This semester, I worked
on a project related to Twitter data analysis on politically motivated
race-related events. This includes the trial for Patrick Crusius’s El Paso
shooting at a Walmart in Texas, incidents of hate on college campuses, and
other crimes committed by political extremists in 2020. Tweets on each of these
incidents were gathered and categorized into non-offensive, offensive, and hate
speech categories. The goal of this project was to design a machine-learning
algorithm that could effectively determine hate speech from tweets related to
politically motivated events. The jargon for political hate speech is
constantly changing, which was why I decided to specifically focus on current
politics to design the most effective algorithm. Additionally, many studies
suggest that a strong correlation exists between online hate speech and offline
violence. Researchers are constantly trying to improve machine-learning hate
speech algorithms and I attempted to design an algorithm of my own that could
pick up on the most concealed variations of political hate speech.
For most of this project,
I used python to gather and analyze my tweets, the hate base API for testing, and
Octave to compare the accuracy of the results from my algorithm with existing
hate speech detectors. I fed the machine-learning algorithm four out of the
five incidents of hate, which consisted of 80% of the tweets gathered, and the
rest were used for testing. The algorithm had an accuracy of about 81% while
the Hate Base API was unable to categorize even the most obvious political hate
speech. I also performed some qualitative analysis on the tweets gathered by
analyzing how sentiments and popularity of tweets changed following the first
few weeks after an incident occurred.
My project was originally
geared towards qualitative analyzation of the tweets using the hate base API.
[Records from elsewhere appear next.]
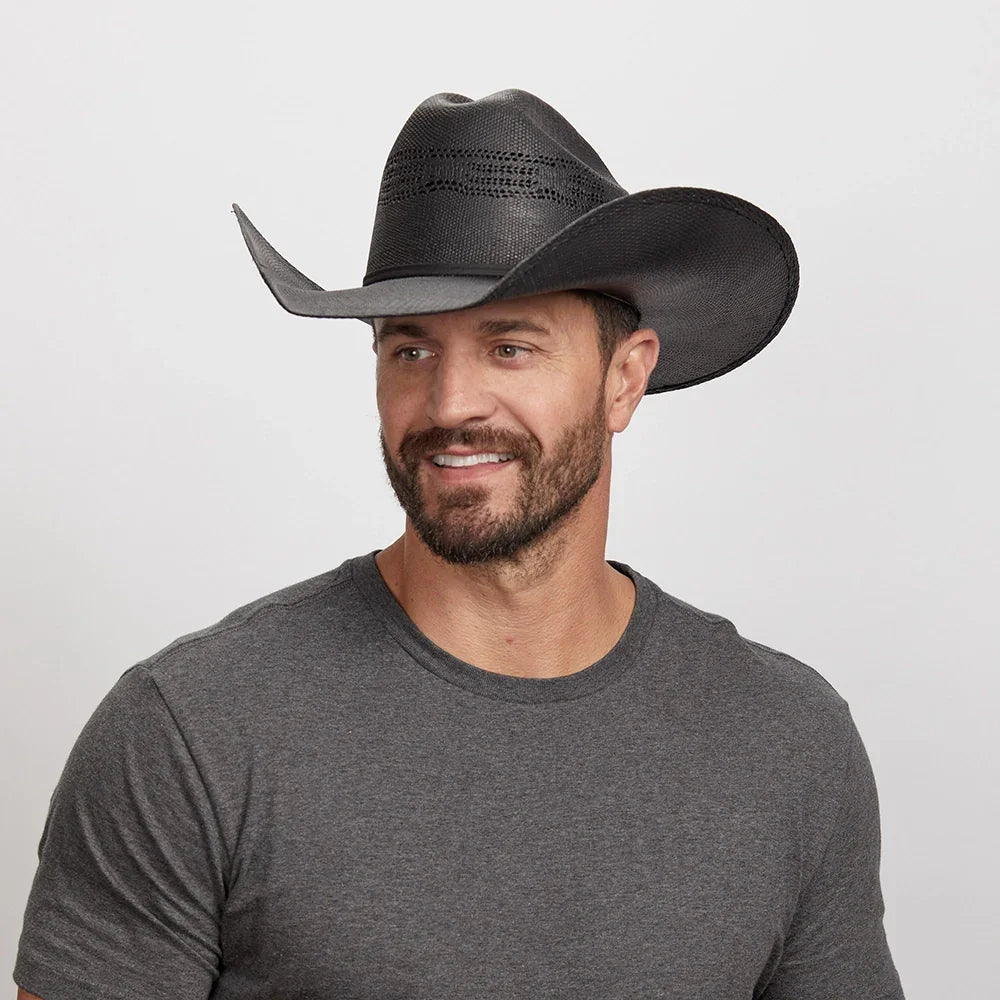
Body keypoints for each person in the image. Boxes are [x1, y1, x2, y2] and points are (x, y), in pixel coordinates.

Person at [13, 89, 904, 1000]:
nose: (448, 405)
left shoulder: (786, 741)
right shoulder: (191, 733)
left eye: (510, 347)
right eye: (410, 351)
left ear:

However, after discovering that it was not able to detect political hate speech
at all, I decided to design my own hate speech algorithm, which took up most of
my project. Originally, I planned on performing more testing related to
political hate incidents in 2020. However, due to Covid-19 and quarantining, I couldn’t
find as many political hate incidents that went viral on Twitter, so I was
unable to gather as many tweets and perform the testing I wanted to. Instead, I
just worked on further qualitative analysis of the tweets and comparing my hate
speech detection algorithm against the most widely used hate speech detection
platform, Hate Base. In terms of my next steps for this project, I plan on
making my hate speech algorithm broader because it is only able to recognize
political hate speech currently. Additionally, I hope to utilize the viral
tweets generated by future hate incidents on social media to further teach my
machine-learning algorithm and increase its accuracy.